I
discepoli e il digiuno
di
padre Raniero Cantalamessa
Marco
(2,18-22)
In
quel tempo i discepoli di Giovanni e i farisei stavano facendo
un digiuno. Si recarono allora da Gesù e gli dissero:
«Perché i discepoli di Giovanni e i discepoli
dei farisei digiunano, mentre i tuoi discepoli non digiunano?».
Gesù disse loro: «Possono forse digiunare gli
invitati a nozze quando lo sposo è con loro? Finché
hanno lo sposo con loro, non possono digiunare. Ma verranno
giorni in cui sarà loro tolto lo sposo e allora digiuneranno.
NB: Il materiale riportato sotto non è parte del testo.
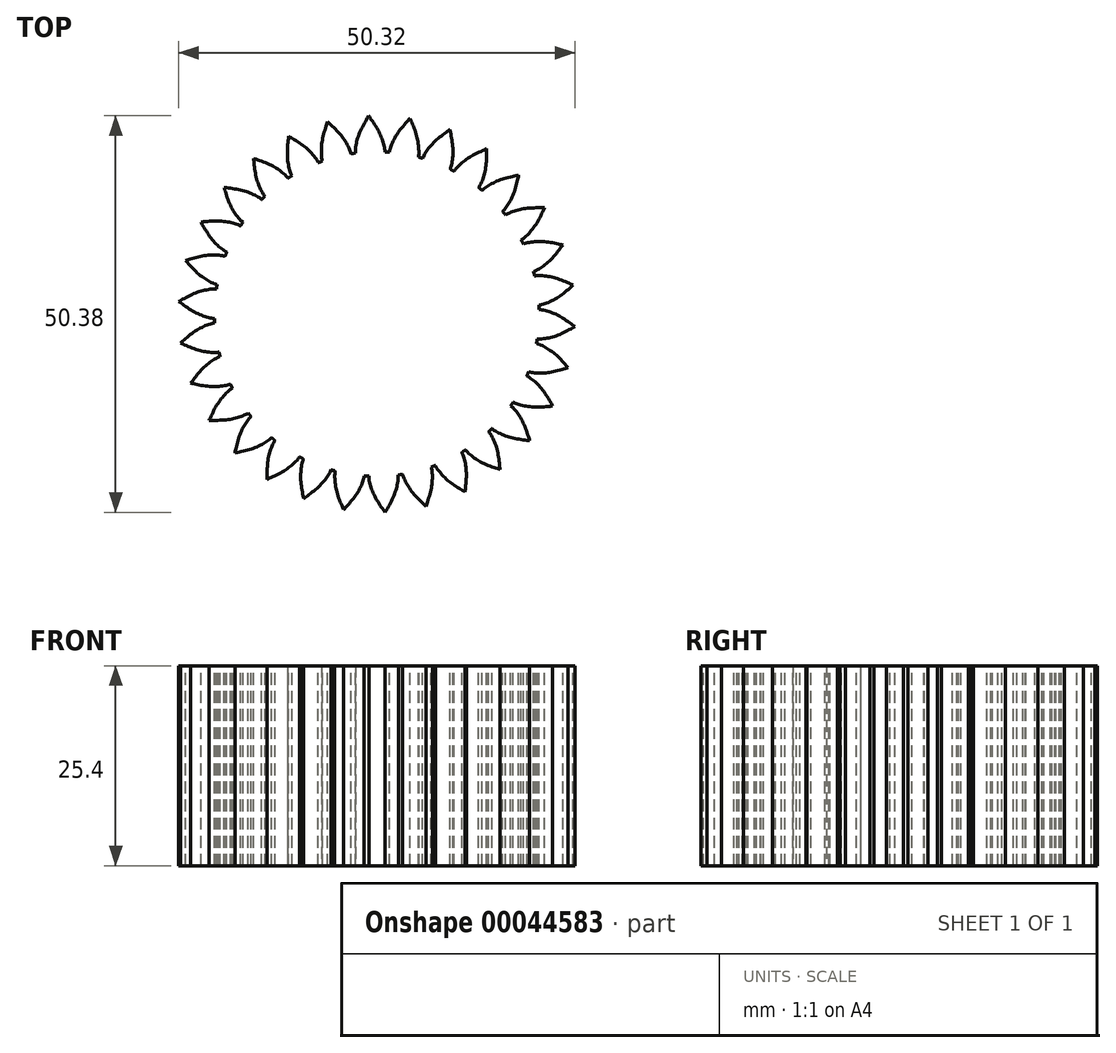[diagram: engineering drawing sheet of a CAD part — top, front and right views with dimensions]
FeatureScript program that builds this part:
annotation { "Feature Type Name" : "Feature", "Feature Type Description" : "" }
export const myFeature = defineFeature(function(context is Context, id is Id, definition is map)
    precondition{}
    {
        {
            assignVariable(context, id + "F0", {"name" : "nt", "anyValue" : 30});
        }
        {
            var Q0;
            Q0=qCreatedBy(makeId("Top.planeOp"),FACE);
            var sketch = newSketch(context, id + "F1", { "sketchPlane" : qUnion([Q0])});
            skPoint(sketch, "E0", {"position": v(1.08, 20.6) * mm});
            skPoint(sketch, "E1", {"position": v(1.06, 20.92) * mm});
            skPoint(sketch, "E2", {"position": v(0.84, 21.88) * mm});
            skPoint(sketch, "E3", {"position": v(0.2, 23.39) * mm});
            skPoint(sketch, "E4", {"position": v(-1.05, 25.3) * mm});
            skCircle(sketch, "E5", {"center": v(0, 0) * mm, "radius": 20.62 * mm});
            skCircle(sketch, "E6", {"center": v(0, 0) * mm, "radius": 23.81 * mm, "construction": true});
            skCircle(sketch, "E7", {"center": v(0, 0) * mm, "radius": 30.2 * mm});
            skCircle(sketch, "E8", {"center": v(0, 0) * mm, "radius": 25.33 * mm});
            skFitSpline(sketch, "E9", {"points": [v(1.08, 20.6) * mm, v(1.06, 20.92) * mm, v(0.84, 21.88) * mm, v(0.2, 23.39) * mm, v(-1.05, 25.3) * mm], "startDerivative": vector(-0.05, 2.19) * mm, "endDerivative": vector(-3.92, 5.61) * mm});
            skLineSegment(sketch, "E10", {"start": v(-1.05, 25.3) * mm, "end": v(-0.85, 20.6) * mm});
            skSolve(sketch);
        }
        {
            var Q0;
            {var subQ1=sQuery(id+"F1.wireOp",EDGE,"E9");Q0=makeQuery(id+"F1.imprint","IMPRINT",FACE,{"disambiguationData":[TD([[makeQuery(id+"F1.imprint","IMPRINT",EDGE,{"derivedFrom":subQ1}),1.0]])]});}
            extrude(context, id + "F2", {"entities" : qUnion([Q0]), "depth" : 25.4 * mm});
        }
        {
            var Q0;
            Q0=makeQuery(id+"F2.opExtrude","CAP_FACE",FACE,{"disambiguationData":[OSD([sQuery(id+"F1.wireOp",EDGE,"E5"),sQuery(id+"F1.wireOp",EDGE,"E9"),sQuery(id+"F1.wireOp",EDGE,"E10")])],"isStart":false});
            var sketch = newSketch(context, id + "F3", { "sketchPlane" : qUnion([Q0])});
            skFitSpline(sketch, "E11.0", {"points": [v(1.08, 20.6) * mm, v(1.08, 20.69) * mm, v(1.07, 20.95) * mm, v(0.85, 21.96) * mm, v(0.25, 23.46) * mm, v(-0.6, 24.66) * mm, v(-1.05, 25.3) * mm]});
            skFitSpline(sketch, "E12.0", {"points": [v(1.02, 20.6) * mm, v(1.01, 20.68) * mm, v(1.01, 20.86) * mm, v(0.92, 21.34) * mm, v(0.76, 21.93) * mm, v(0.54, 22.56) * mm, v(0.24, 23.2) * mm, v(-0.15, 23.88) * mm, v(-0.6, 24.57) * mm, v(-0.94, 25.04) * mm, v(-1.1, 25.27) * mm]});
            skLineSegment(sketch, "E13", {"start": v(-1.05, 25.3) * mm, "end": v(-1.1, 25.27) * mm});
            skLineSegment(sketch, "E14", {"start": v(1.08, 20.6) * mm, "end": v(1.02, 20.6) * mm});
            skSolve(sketch);
        }
        {
            var Q0;
            {var subQ3=sQuery(id+"F3.wireOp",EDGE,"E11.0");Q0=makeQuery(id+"F3.imprint","IMPRINT",FACE,{"disambiguationData":[TD([[makeQuery(id+"F3.imprint","IMPRINT",EDGE,{"derivedFrom":subQ3}),1.0]])]});}
            extrude(context, id + "F4", {"entities" : qUnion([Q0]), "operationType" : NewBodyOperationType.REMOVE, "endBound" : BoundingType.THROUGH_ALL, "oppositeDirection" : true, "depth" : 25.4 * mm});
        }
        {
            var Q0;
            Q0=makeQuery(id+"F2.opExtrude","SWEPT_BODY",BODY,{"disambiguationData":[OSD([sQuery(id+"F1.wireOp",EDGE,"E5"),sQuery(id+"F1.wireOp",EDGE,"E9"),sQuery(id+"F1.wireOp",EDGE,"E10")])]});
            var Q1;
            Q1=makeQuery(id+"F2.opExtrude","SWEPT_FACE",FACE,{"disambiguationData":[OSD([sQuery(id+"F1.wireOp",EDGE,"E10")])]});
            mirror(context, id + "F5", {"operationType" : NewBodyOperationType.ADD, "entities" : qUnion([Q0]), "mirrorPlane" : qUnion([Q1])});
        }
        {
            var Q0;
            {var subQ0=makeQuery(id+"F2.opExtrude","CAP_FACE",FACE,{"disambiguationData":[OSD([sQuery(id+"F1.wireOp",EDGE,"E5"),sQuery(id+"F1.wireOp",EDGE,"E9"),sQuery(id+"F1.wireOp",EDGE,"E10")])],"isStart":false});Q0=makeQuery(id+"F5.boolean.opBoolean","MERGE",FACE,{"derivedFrom":[subQ0,makeQuery(id+"F5.opPattern","COPY",FACE,{"derivedFrom":subQ0,"instanceName":"1"})]});}
            var sketch = newSketch(context, id + "F6", { "sketchPlane" : qUnion([Q0])});
            skCircle(sketch, "E15", {"center": v(0, 0) * mm, "radius": 20.62 * mm});
            skSolve(sketch);
        }
        {
            var Q0;
            Q0 = qSketchRegion(id + "F6", true);
            var Q1;
            {var subQ0=makeQuery(id+"F2.opExtrude","CAP_FACE",FACE,{"disambiguationData":[OSD([sQuery(id+"F1.wireOp",EDGE,"E5"),sQuery(id+"F1.wireOp",EDGE,"E9"),sQuery(id+"F1.wireOp",EDGE,"E10")])],"isStart":true});Q1=makeQuery(id+"F5.boolean.opBoolean","MERGE",FACE,{"derivedFrom":[subQ0,makeQuery(id+"F5.opPattern","COPY",FACE,{"derivedFrom":subQ0,"instanceName":"1"})]});}
            extrude(context, id + "F7", {"entities" : qUnion([Q0]), "endBound" : BoundingType.UP_TO_SURFACE, "oppositeDirection" : true, "endBoundEntityFace" : qUnion([Q1]), "depth" : 25.4 * mm});
        }
        {
            var Q0;
            Q0=makeQuery(id+"F2.opExtrude","SWEPT_BODY",BODY,{"disambiguationData":[OSD([sQuery(id+"F1.wireOp",EDGE,"E5"),sQuery(id+"F1.wireOp",EDGE,"E9"),sQuery(id+"F1.wireOp",EDGE,"E10")])]});
            var Q1;
            {var subQ0=makeQuery(id+"F2.opExtrude","SWEPT_FACE",FACE,{"disambiguationData":[OSD([sQuery(id+"F1.wireOp",EDGE,"E5")])]});Q1=makeQuery(id+"F5.boolean.opBoolean","MERGE",FACE,{"derivedFrom":[subQ0,makeQuery(id+"F5.opPattern","COPY",FACE,{"derivedFrom":subQ0,"instanceName":"1"})]});}
            circularPattern(context, id + "F8", {"operationType" : NewBodyOperationType.ADD, "entities" : qUnion([Q0]), "axis" : qUnion([Q1]), "angle" : 360 * degree, "instanceCount" : getVariable(context, 'nt'), "equalSpace" : true});
        }
    });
Nessuno cuce una toppa di panno grezzo su un vestito vecchio;
altrimenti il rattoppo nuovo squarcia il vecchio e si forma
uno strappo peggiore. E nessuno versa vino nuovo in otri
vecchi, altrimenti il vino spaccherà gli otri e si
perdono vino e otri, ma vino nuovo in otri nuovi».
Nel
dare una risposta ai discepoli di Giovanni Battista e ai
farisei, che chiedono come mai i suoi discepoli non osservano
il digiuno, Gesù non rinnega questa pratica, ma la
rinnova nei suoi modi, nei tempi e nei contenuti. Il digiuno
è diventato ai nostri giorni una pratica ambigua.
Nell’antichità non si conosceva che il digiuno religioso;
oggi esiste un digiuno politico e sociale (scioperi della
fame!), un digiuno igienico o ideologico (vegetariani),
un digiuno patologico (anoressia), un digiuno estetico (per
mantenere la linea). Esiste soprattutto un digiuno imposto
dalla necessità: quello dei milioni di esseri umani
che non hanno il minimo indispensabile e muoiono di fame.
Per sé stessi, questi digiuni nulla hanno a che vedere
con ragioni religiose e ascetiche. Nel digiuno estetico,
anzi, a volte (non sempre) si "mortifica" il vizio
della gola, solo per obbedire a un altro vizio capitale,
quello della superbia o della vanità.
È
importante perciò cercare di riscoprire il genuino
insegnamento biblico sul digiuno. Nella Bibbia troviamo,
nei confronti del digiuno, l’atteggiamento del "sì,
ma", dell’approvazione e della riserva critica. Il
digiuno, per sé, è cosa buona e raccomandabile;
traduce alcuni atteggiamenti religiosi fondamentali: riverenza
davanti a Dio, riconoscimento dei propri peccati, resistenza
ai desideri della carne, sollecitudine e solidarietà
verso i poveri... Come tutte le cose umane, però,
esso può scadere a "vanto della carne".
Basta ripensare alla parola del fariseo al tempio: «Digiuno
due volte la settimana» (Luca 18,12).
Se
Gesù parlasse a noi discepoli di oggi, su che cosa
insisterebbe di più, sul "sì" o
sul "ma"? Noi siamo molto sensibili oggi alle
ragioni del "ma" e della riserva critica. Avvertiamo
come più importante la necessità di «spezzare
il pane con l’affamato e vestire l’ignudo»; abbiamo
giustamente vergogna di chiamare, il nostro, un "digiuno",
quando quello che sarebbe per noi il colmo dell’austerità
– mangiare pane e acqua – per milioni di persone sarebbe
già un lusso straordinario, soprattutto se si tratta
di pane fresco e acqua pulita.
Quello
che dobbiamo riscoprire sono invece le ragioni del "sì".
La domanda del Vangelo potrebbe risuonare, ai nostri giorni,
in altra forma: «Perché i discepoli di Budda
e di Maometto digiunano e i tuoi discepoli non digiunano?»
(È risaputo con quanta serietà i musulmani
osservano il loro Ramadan).
Viviamo
in una cultura dominata dal materialismo e da un consumismo
a oltranza. Il digiuno ci aiuta a non lasciarci
ridurre a puri "consumatori"; ci aiuta ad acquistare
il prezioso "frutto dello Spirito" che è
"il dominio di sé", ci predispone all’incontro
con Dio che è spirito, e allo stesso tempo ci rende
più attenti alle necessità dei poveri.
Non
dobbiamo però dimenticare che esistono forme alternative
al digiuno e all’astinenza dai cibi. Possiamo praticare
un digiuno dal fumo, dagli alcolici e superalcolici (oltre
che all’anima questo fa bene anche al corpo), un digiuno
dalle immagini violente e sensuali che televisione, spettacoli,
riviste e internet quotidianamente ci riversano addosso.
Anche questa specie di "demoni" moderni non si
vincono che «con il digiuno e la preghiera».